Arizona's ongoing tuition tax credit scam was well documented back in 2009 courtesy of some terrific investigative reporting, and it continues to come up in our media now and again. Nothing has changed—what else is new in Arizona?—but at least it's out in the open for anyone who wants to read about it. It's nice to see this Oldie But Goodie getting some national coverage in a New York Times story,
DeVos and Tax Credit Vouchers: Arizona Shows What Can Go Wrong. The story's poster child for tax credit profiteering is our own state Senate President Steve Yarbrough.
The Times story begins, "Steve Yarbrough is one of the most powerful men in Arizona." Then it talks about our backdoor voucher program, tuition tax credits, where people give money to School Tuition Organizations and get all of it back when they pay their taxes, meaning their "donation" costs them nothing. The taxpayer picks up the tab, since 100 percent of that money otherwise would have gone into the state coffers. The STOs use most of the money to pay for students' private school tuitions. It can pay for poor kids to go to private schools, but the money can also be used to pay full tuition for millionaires' sons and daughters to attend the most exclusive, expensive private schools in the state. The more you know about this program, the worse it gets.
The dirty secret hidden inside the voucher plan, the Ka-ching! that puts a twinkle in Sen. Yarbrough's eye, is that ten percent of the tuition tax credit money goes to pay the STO's overhead. If your STO pulls in, say, $18 million, like Yarbrough's Arizona Christian School Tuition Organization did in 2014, the most recent year with an online tax form from the STO, that means $1.8 million can be used to pay for the expense of collecting money from donors and handing it out to schools. That's good money if you can get it. Yarbrough gets a $125,000 salary out of the deal. But as the Times piece points out, that's only part of his total take. He owns HY Processing which does the bookkeeping/tech work for the STO, for which it makes $636,000 a year. Yarbrough owns the building that houses the STO, which brings him $52,000 in rent. The STO paid for his car.

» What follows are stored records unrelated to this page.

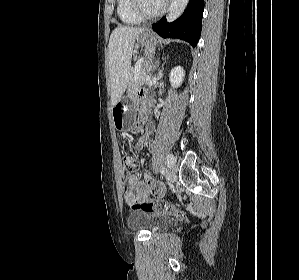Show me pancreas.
Returning a JSON list of instances; mask_svg holds the SVG:
<instances>
[{
  "label": "pancreas",
  "mask_w": 299,
  "mask_h": 280,
  "mask_svg": "<svg viewBox=\"0 0 299 280\" xmlns=\"http://www.w3.org/2000/svg\"><path fill=\"white\" fill-rule=\"evenodd\" d=\"M146 73H147L146 64L141 69L140 76H139L138 80H135V72L131 73V79H130V83H129V87H128V90L130 93H133L137 88L140 87L141 84L144 83V78H145Z\"/></svg>",
  "instance_id": "cf45deb5"
}]
</instances>
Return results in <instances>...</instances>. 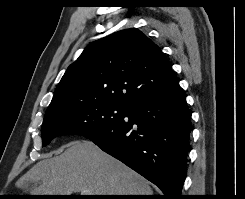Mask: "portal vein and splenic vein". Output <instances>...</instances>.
<instances>
[{"mask_svg": "<svg viewBox=\"0 0 245 199\" xmlns=\"http://www.w3.org/2000/svg\"><path fill=\"white\" fill-rule=\"evenodd\" d=\"M83 193H84L85 195H91V192H90L89 190H84Z\"/></svg>", "mask_w": 245, "mask_h": 199, "instance_id": "1", "label": "portal vein and splenic vein"}]
</instances>
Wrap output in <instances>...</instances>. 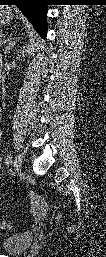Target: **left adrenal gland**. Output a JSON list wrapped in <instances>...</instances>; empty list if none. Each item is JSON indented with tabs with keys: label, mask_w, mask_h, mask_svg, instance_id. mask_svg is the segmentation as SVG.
<instances>
[{
	"label": "left adrenal gland",
	"mask_w": 106,
	"mask_h": 257,
	"mask_svg": "<svg viewBox=\"0 0 106 257\" xmlns=\"http://www.w3.org/2000/svg\"><path fill=\"white\" fill-rule=\"evenodd\" d=\"M17 38H14L12 34L7 39V46L5 47L4 54L6 57V54L9 53L10 49L16 44Z\"/></svg>",
	"instance_id": "left-adrenal-gland-1"
}]
</instances>
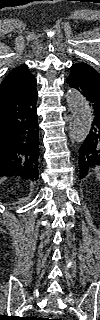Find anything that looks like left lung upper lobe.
I'll list each match as a JSON object with an SVG mask.
<instances>
[{"label": "left lung upper lobe", "instance_id": "obj_1", "mask_svg": "<svg viewBox=\"0 0 100 320\" xmlns=\"http://www.w3.org/2000/svg\"><path fill=\"white\" fill-rule=\"evenodd\" d=\"M71 71L77 72L81 76L96 83L100 87V74L90 65L83 62L74 64L71 67Z\"/></svg>", "mask_w": 100, "mask_h": 320}]
</instances>
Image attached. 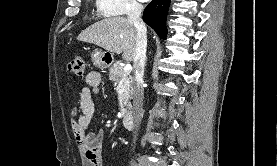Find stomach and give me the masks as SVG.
Instances as JSON below:
<instances>
[{"instance_id": "1", "label": "stomach", "mask_w": 277, "mask_h": 166, "mask_svg": "<svg viewBox=\"0 0 277 166\" xmlns=\"http://www.w3.org/2000/svg\"><path fill=\"white\" fill-rule=\"evenodd\" d=\"M91 60L95 67L105 69L112 64L113 55L110 52H106L101 49H95L91 53Z\"/></svg>"}]
</instances>
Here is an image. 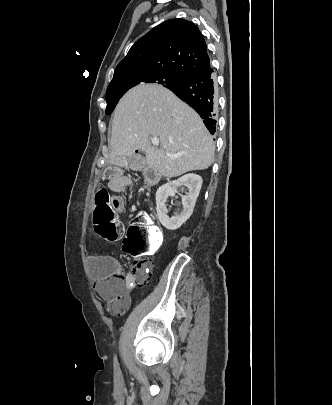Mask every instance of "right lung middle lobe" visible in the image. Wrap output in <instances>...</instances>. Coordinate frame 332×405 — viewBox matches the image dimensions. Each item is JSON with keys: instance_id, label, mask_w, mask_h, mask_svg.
<instances>
[{"instance_id": "right-lung-middle-lobe-1", "label": "right lung middle lobe", "mask_w": 332, "mask_h": 405, "mask_svg": "<svg viewBox=\"0 0 332 405\" xmlns=\"http://www.w3.org/2000/svg\"><path fill=\"white\" fill-rule=\"evenodd\" d=\"M184 77L177 74L158 72H131L112 79L106 92V114L113 112L119 99L132 87L143 83L161 84L169 87L180 82Z\"/></svg>"}]
</instances>
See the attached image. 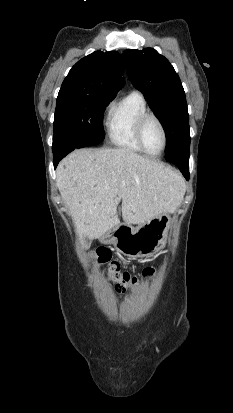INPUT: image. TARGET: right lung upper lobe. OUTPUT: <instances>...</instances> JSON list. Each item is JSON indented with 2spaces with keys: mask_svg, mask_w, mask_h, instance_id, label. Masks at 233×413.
Returning a JSON list of instances; mask_svg holds the SVG:
<instances>
[{
  "mask_svg": "<svg viewBox=\"0 0 233 413\" xmlns=\"http://www.w3.org/2000/svg\"><path fill=\"white\" fill-rule=\"evenodd\" d=\"M123 62L116 51H96L78 61L59 92H79L114 98L124 80Z\"/></svg>",
  "mask_w": 233,
  "mask_h": 413,
  "instance_id": "1",
  "label": "right lung upper lobe"
}]
</instances>
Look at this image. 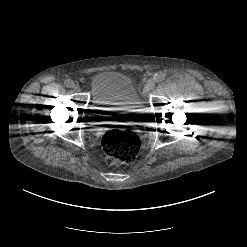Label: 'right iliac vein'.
<instances>
[{"instance_id": "obj_1", "label": "right iliac vein", "mask_w": 247, "mask_h": 247, "mask_svg": "<svg viewBox=\"0 0 247 247\" xmlns=\"http://www.w3.org/2000/svg\"><path fill=\"white\" fill-rule=\"evenodd\" d=\"M73 89H74V91H76V92H79V91L81 90L80 86L77 85V84L73 86Z\"/></svg>"}]
</instances>
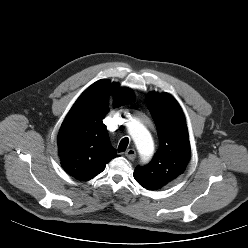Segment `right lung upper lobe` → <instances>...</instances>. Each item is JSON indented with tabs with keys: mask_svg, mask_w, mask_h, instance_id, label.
Masks as SVG:
<instances>
[{
	"mask_svg": "<svg viewBox=\"0 0 248 248\" xmlns=\"http://www.w3.org/2000/svg\"><path fill=\"white\" fill-rule=\"evenodd\" d=\"M113 108L133 100L131 89L108 80L88 87L67 114L58 135V148L64 170L80 181H88L117 156L102 119L109 112V93Z\"/></svg>",
	"mask_w": 248,
	"mask_h": 248,
	"instance_id": "obj_1",
	"label": "right lung upper lobe"
}]
</instances>
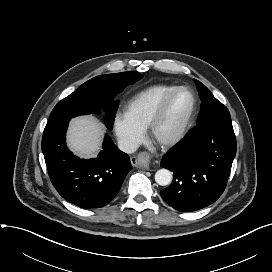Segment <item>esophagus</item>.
<instances>
[{"label": "esophagus", "instance_id": "1", "mask_svg": "<svg viewBox=\"0 0 272 272\" xmlns=\"http://www.w3.org/2000/svg\"><path fill=\"white\" fill-rule=\"evenodd\" d=\"M138 167L142 169H149L151 166L150 156L147 152H141L135 157Z\"/></svg>", "mask_w": 272, "mask_h": 272}]
</instances>
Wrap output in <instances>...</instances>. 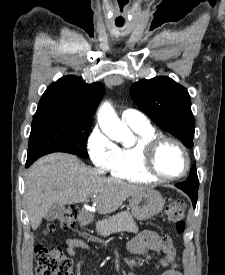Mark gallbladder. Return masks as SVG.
<instances>
[{"label":"gallbladder","mask_w":225,"mask_h":275,"mask_svg":"<svg viewBox=\"0 0 225 275\" xmlns=\"http://www.w3.org/2000/svg\"><path fill=\"white\" fill-rule=\"evenodd\" d=\"M64 211V205H60L58 203H55L51 206V208L48 210L44 218L48 221L54 220L57 217H59Z\"/></svg>","instance_id":"bac80fb5"}]
</instances>
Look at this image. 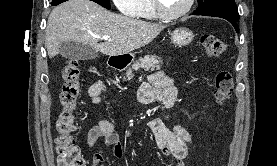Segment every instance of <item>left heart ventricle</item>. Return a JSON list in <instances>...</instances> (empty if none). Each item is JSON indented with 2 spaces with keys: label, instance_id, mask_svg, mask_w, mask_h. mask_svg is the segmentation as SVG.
Here are the masks:
<instances>
[{
  "label": "left heart ventricle",
  "instance_id": "left-heart-ventricle-1",
  "mask_svg": "<svg viewBox=\"0 0 277 166\" xmlns=\"http://www.w3.org/2000/svg\"><path fill=\"white\" fill-rule=\"evenodd\" d=\"M164 10L173 14L180 11L186 4L187 0H160Z\"/></svg>",
  "mask_w": 277,
  "mask_h": 166
}]
</instances>
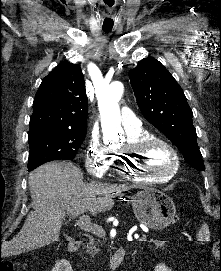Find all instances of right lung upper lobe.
<instances>
[{
	"label": "right lung upper lobe",
	"mask_w": 221,
	"mask_h": 271,
	"mask_svg": "<svg viewBox=\"0 0 221 271\" xmlns=\"http://www.w3.org/2000/svg\"><path fill=\"white\" fill-rule=\"evenodd\" d=\"M87 102L81 68L77 64L61 62L43 79L36 93L29 131H86Z\"/></svg>",
	"instance_id": "1"
}]
</instances>
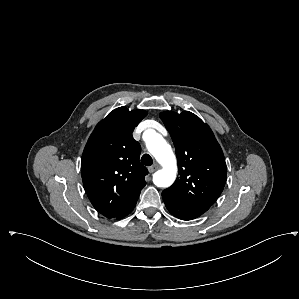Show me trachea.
<instances>
[{
  "mask_svg": "<svg viewBox=\"0 0 299 299\" xmlns=\"http://www.w3.org/2000/svg\"><path fill=\"white\" fill-rule=\"evenodd\" d=\"M141 162L146 166H151L153 164V159L149 154H144L141 157Z\"/></svg>",
  "mask_w": 299,
  "mask_h": 299,
  "instance_id": "trachea-1",
  "label": "trachea"
}]
</instances>
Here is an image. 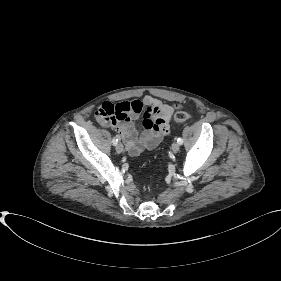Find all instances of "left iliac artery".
Returning <instances> with one entry per match:
<instances>
[{
	"label": "left iliac artery",
	"instance_id": "obj_1",
	"mask_svg": "<svg viewBox=\"0 0 281 281\" xmlns=\"http://www.w3.org/2000/svg\"><path fill=\"white\" fill-rule=\"evenodd\" d=\"M177 142L181 145L183 143V139L182 138H178Z\"/></svg>",
	"mask_w": 281,
	"mask_h": 281
}]
</instances>
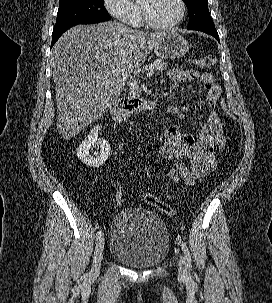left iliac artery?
<instances>
[{"instance_id":"obj_1","label":"left iliac artery","mask_w":272,"mask_h":303,"mask_svg":"<svg viewBox=\"0 0 272 303\" xmlns=\"http://www.w3.org/2000/svg\"><path fill=\"white\" fill-rule=\"evenodd\" d=\"M180 244H181V248H182V250H183V252L185 254V257L187 259V267L189 269H191L192 268V263H191L192 261H191V255H190L189 249H188V247H187V245H186L185 242L180 241Z\"/></svg>"}]
</instances>
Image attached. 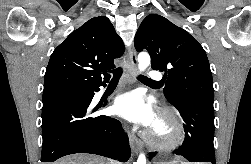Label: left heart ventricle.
Instances as JSON below:
<instances>
[{
	"label": "left heart ventricle",
	"mask_w": 251,
	"mask_h": 164,
	"mask_svg": "<svg viewBox=\"0 0 251 164\" xmlns=\"http://www.w3.org/2000/svg\"><path fill=\"white\" fill-rule=\"evenodd\" d=\"M154 129H155L157 136L160 138L165 137L167 134V129H166L165 125H163L161 122H157Z\"/></svg>",
	"instance_id": "1"
}]
</instances>
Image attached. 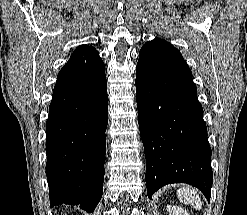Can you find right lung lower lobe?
I'll return each instance as SVG.
<instances>
[{"instance_id":"right-lung-lower-lobe-1","label":"right lung lower lobe","mask_w":247,"mask_h":215,"mask_svg":"<svg viewBox=\"0 0 247 215\" xmlns=\"http://www.w3.org/2000/svg\"><path fill=\"white\" fill-rule=\"evenodd\" d=\"M107 124L104 63L95 49L72 54L58 74L46 123L50 207L94 211L103 193Z\"/></svg>"}]
</instances>
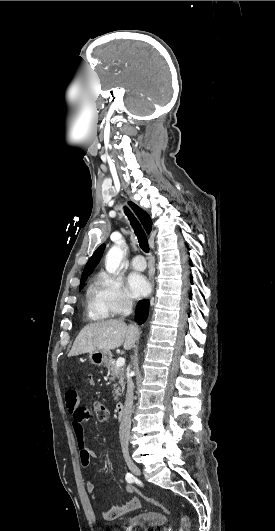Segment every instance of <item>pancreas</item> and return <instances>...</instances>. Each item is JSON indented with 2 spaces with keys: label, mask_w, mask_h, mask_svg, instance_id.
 I'll list each match as a JSON object with an SVG mask.
<instances>
[{
  "label": "pancreas",
  "mask_w": 275,
  "mask_h": 531,
  "mask_svg": "<svg viewBox=\"0 0 275 531\" xmlns=\"http://www.w3.org/2000/svg\"><path fill=\"white\" fill-rule=\"evenodd\" d=\"M108 367L111 375H110V381H115V385H113V397L114 401H118V397H121L122 391H124V387L126 385L125 383V371L124 367H117L116 363H109V365H106ZM122 387V391H121Z\"/></svg>",
  "instance_id": "1"
}]
</instances>
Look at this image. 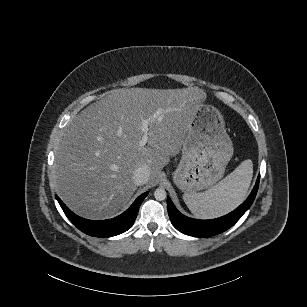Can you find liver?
Here are the masks:
<instances>
[{"mask_svg":"<svg viewBox=\"0 0 307 307\" xmlns=\"http://www.w3.org/2000/svg\"><path fill=\"white\" fill-rule=\"evenodd\" d=\"M203 97L198 87H125L82 110L67 126L53 163L55 189L64 204L89 220L119 212L136 190L135 169L147 165L154 180L179 152ZM157 110L165 116L143 129L142 120ZM146 133L147 147L138 148Z\"/></svg>","mask_w":307,"mask_h":307,"instance_id":"1","label":"liver"}]
</instances>
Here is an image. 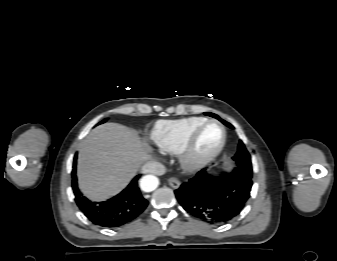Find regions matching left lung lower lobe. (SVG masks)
Returning a JSON list of instances; mask_svg holds the SVG:
<instances>
[{
	"label": "left lung lower lobe",
	"mask_w": 337,
	"mask_h": 261,
	"mask_svg": "<svg viewBox=\"0 0 337 261\" xmlns=\"http://www.w3.org/2000/svg\"><path fill=\"white\" fill-rule=\"evenodd\" d=\"M251 187L252 176L239 168L218 178L201 170L175 190V195L192 216L210 224H223L240 214Z\"/></svg>",
	"instance_id": "0a47b994"
}]
</instances>
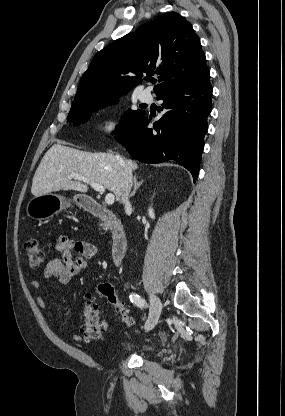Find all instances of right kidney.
Masks as SVG:
<instances>
[{"label": "right kidney", "mask_w": 285, "mask_h": 416, "mask_svg": "<svg viewBox=\"0 0 285 416\" xmlns=\"http://www.w3.org/2000/svg\"><path fill=\"white\" fill-rule=\"evenodd\" d=\"M148 212H149V214H148L149 218H152V220H154L155 214L153 212V208H149Z\"/></svg>", "instance_id": "right-kidney-1"}]
</instances>
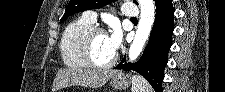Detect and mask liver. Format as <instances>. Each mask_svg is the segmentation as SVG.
<instances>
[{
	"instance_id": "6515ba94",
	"label": "liver",
	"mask_w": 225,
	"mask_h": 92,
	"mask_svg": "<svg viewBox=\"0 0 225 92\" xmlns=\"http://www.w3.org/2000/svg\"><path fill=\"white\" fill-rule=\"evenodd\" d=\"M115 73L106 69H59L53 80L52 92L70 86H82L89 88H99Z\"/></svg>"
}]
</instances>
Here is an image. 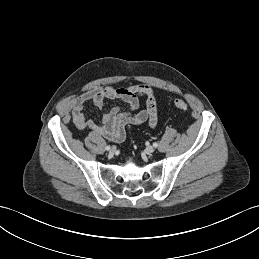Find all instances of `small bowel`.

I imagine Yarbrough smiles all the way to the bank when he's on his way to the State Capitol to do "the people's work"—with Steve Yarbrough being Steve's favorite "people."
The reason for the
Times article is that Trump and his Ed Sec Betsy DeVos are looking to set up a similar tax credit voucher plan nationwide. Trump's campaign idea of writing a $20 billion check from the feds to pay for vouchers didn't go over so well with Republican members of Congress, so Trump's people are thinking, if the same amount of money is short-stopped before it makes it into the government coffers using a plan like Arizona's, it would have the same effect without actually showing up in the federal budget.